Description The refresh-token cookie is configured with httpOnly: true but lacks the secure flag and the sameSite attribute. The absence of the secure flag allows the cookie to be intercepted over plain HTTP networks. The missing sameSite attribute enables browsers to attach the cookie to cross-site POST requests, facilitating Cross-Site Request Forgery (CSRF) attacks against the token-refresh endpoint. Specifically, the setTokenCookie() function in packages/nocodb/src/services/users/helpers.ts fails to set these attributes. Consequently, the endpoint 'POST /api/v2/auth/token/refresh' reads the cookie unconditionally and returns a new JSON Web Token (JWT) without requiring a CSRF token.
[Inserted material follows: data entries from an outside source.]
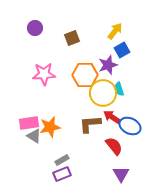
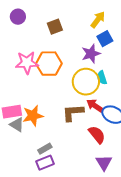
orange hexagon: (85, 75) -> (49, 64), moved

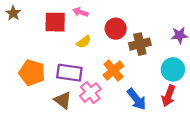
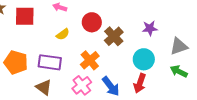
red square: (55, 22) -> (25, 16), moved
brown cross: (140, 44) -> (114, 36), turned -30
pink cross: (90, 93) -> (82, 85), moved

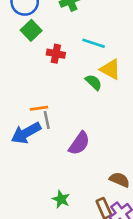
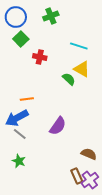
cyan line: (94, 43) -> (79, 46), moved
gray line: (47, 120) -> (20, 134), moved, turned -40
green star: (61, 199) -> (19, 161), moved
Malicious cross-origin pages could trigger a token refresh and potentially capture the new JWT if combined with other vulnerabilities like cross-site scripting (XSS) or open redirects.

Recommendations Update the setTokenCookie() function to include sameSite: 'lax' and set the secure flag to true when the request URL starts with HTTPS. As a temporary workaround, restrict access to the 'POST /api/v2/auth/token/refresh' endpoint to trusted networks or ensure the application is only accessed via HTTPS.